Baptism gains in mutual recognition among European and American churches
Swiss Catholic and Protestant churches have signed an agreement to recognize each other's baptisms in part of a growing trend in European and American churches.
The World Council of Churches said on its website some people are a calling the rise of European and North American church body baptismal agreements an "an ecumenical harvest."
Baptism is the Christian rite of admission that invariably involves the use of water.
The day after Easter, a day on which many Christian traditions receive people getting instruction on the rite of baptism, major Swiss churches (Roman Catholic, Reformed, Methodist, Old Catholic, Anglican and Lutheran) signed an agreement on the mutual recognition of baptism.
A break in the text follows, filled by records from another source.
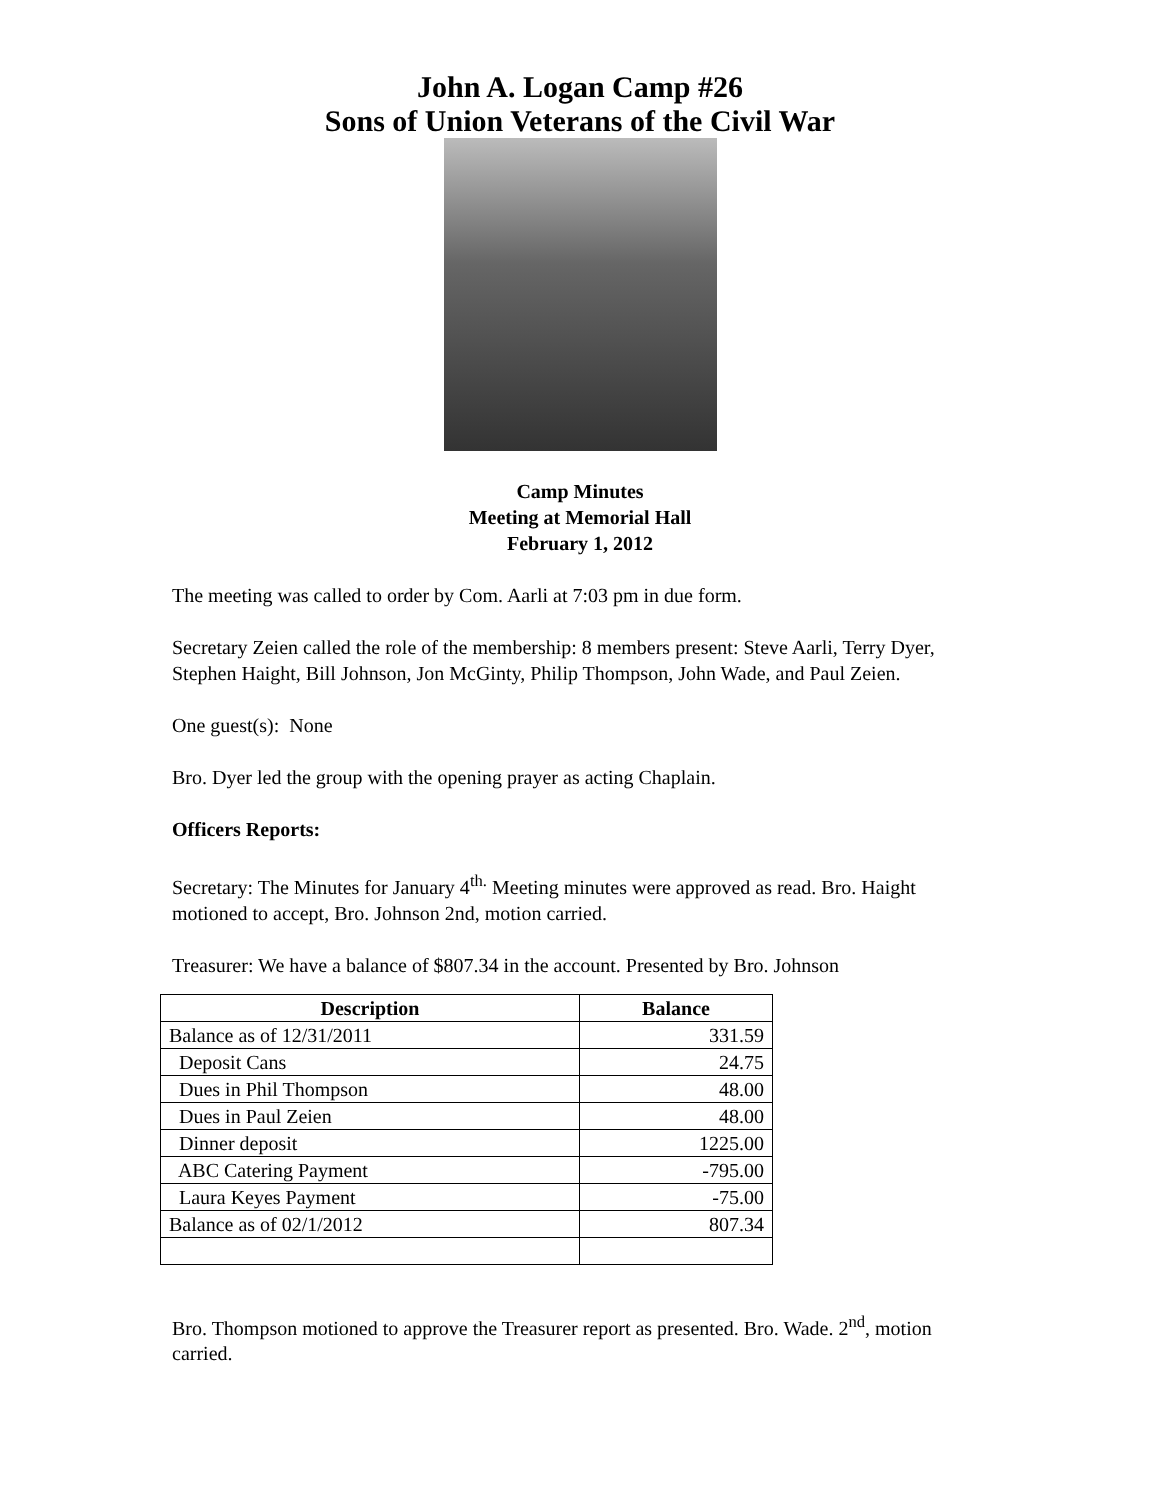John A. Logan Camp #26
Sons of Union Veterans of the Civil War
Camp Minutes
Meeting at Memorial Hall
February 1, 2012
The meeting was called to order by Com. Aarli at 7:03 pm in due form.
Secretary Zeien called the role of the membership: 8 members present: Steve Aarli, Terry Dyer, Stephen Haight, Bill Johnson, Jon McGinty, Philip Thompson, John Wade, and Paul Zeien.
One guest(s): None
Bro. Dyer led the group with the opening prayer as acting Chaplain.
Officers Reports:
Secretary: The Minutes for January 4<sup>th.</sup> Meeting minutes were approved as read. Bro. Haight motioned to accept, Bro. Johnson 2nd, motion carried.
Treasurer: We have a balance of $807.34 in the account. Presented by Bro. Johnson
| Description | Balance |
| --- | --- |
| Balance as of 12/31/2011 | 331.59 |
| Deposit Cans | 24.75 |
| Dues in Phil Thompson | 48.00 |
| Dues in Paul Zeien | 48.00 |
| Dinner deposit | 1225.00 |
| ABC Catering Payment | -795.00 |
| Laura Keyes Payment | -75.00 |
| Balance as of 02/1/2012 | 807.34 |
Bro. Thompson motioned to approve the Treasurer report as presented. Bro. Wade. 2<sup>nd</sup>, motion carried.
The April 21 signing ceremony followed an ecumenical interchange sponsored by the Council of Christian Churches in Switzerland.
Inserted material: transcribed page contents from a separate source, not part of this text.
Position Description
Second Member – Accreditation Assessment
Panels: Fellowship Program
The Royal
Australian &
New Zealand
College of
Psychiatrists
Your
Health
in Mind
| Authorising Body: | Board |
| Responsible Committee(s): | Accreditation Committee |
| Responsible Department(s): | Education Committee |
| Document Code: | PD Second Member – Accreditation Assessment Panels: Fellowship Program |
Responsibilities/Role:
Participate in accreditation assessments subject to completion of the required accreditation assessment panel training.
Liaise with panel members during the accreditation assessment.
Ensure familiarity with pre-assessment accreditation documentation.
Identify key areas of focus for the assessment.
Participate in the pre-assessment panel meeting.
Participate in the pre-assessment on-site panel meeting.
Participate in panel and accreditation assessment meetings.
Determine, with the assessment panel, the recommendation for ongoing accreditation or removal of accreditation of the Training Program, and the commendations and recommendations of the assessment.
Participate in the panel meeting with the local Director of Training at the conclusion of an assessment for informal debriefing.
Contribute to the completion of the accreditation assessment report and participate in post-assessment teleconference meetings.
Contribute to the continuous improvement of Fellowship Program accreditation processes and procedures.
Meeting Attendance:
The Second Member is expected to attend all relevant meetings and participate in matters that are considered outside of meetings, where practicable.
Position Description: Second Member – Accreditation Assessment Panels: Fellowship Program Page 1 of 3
It took place in Riva San Vitale, Ticino, site of the oldest Christian building in Switzerland.
Among the many divisive historical issues about baptism – initiation into the Christian community – have been the essential elements of the rite and its sacramental character, the baptismal formula, the validity of infant baptisms, and the question of rebaptism.
On January 25, during the annual Week of Prayer for Christian Unity, several Portuguese churches entered a similar pact.
The Anglican Church of Portugal (the Lusitanian Church) hosteds the signing, which also included Portuguese church leaders from the Roman Catholic Church, the Orthodox Church of the Ecumenical Patriarchate of Constantinople, and the Methodist and Presbyterian churches.
U.S. CHURCHES
Last year major U.S. denominations of the Reformed tradition, including the Presbyterian Church (USA), the Reformed Church in America, the Christian Reformed Church in North America and the United Church of Christ, signed an agreement in Austin, Texas, with the National Conference of Catholic Bishops recognizing the validity of each other's practice of baptism.
Many Protestant churches have without success long sought a common table with Catholics at Eucharist, or Lord's Supper, whereby Christians eat bread seen as recognizing the presence of Christ.
Getting united church agreement on baptism has been much easier.
The member churches of the World Council of Churches, which groups more than 500 million Christians, at its 9th assembly at Porto Alegre, Brazil in 2006, affirmed that baptism is the basis of their commitment to one another within the ecumenical movement.
They committed themselves to draw the full consequences from the existing mutual recognition of baptism whilst affirming that "Baptism bestows upon the churches both the freedom and the responsibility to journey toward common proclamation of the Word, confession of the one faith, celebration of one Eucharist, and full sharing in one ministry."
The WCC has Christian unity as one of its key goals and its member churches are follow mainly Anglican, Orthodox and Protestant traditions.
The Roman Catholic Church is not a member of the WCC, but its serves on some of its bodies such as the Faith and Order Commission and it cooperates in many other ways with the Geneva-based church grouping.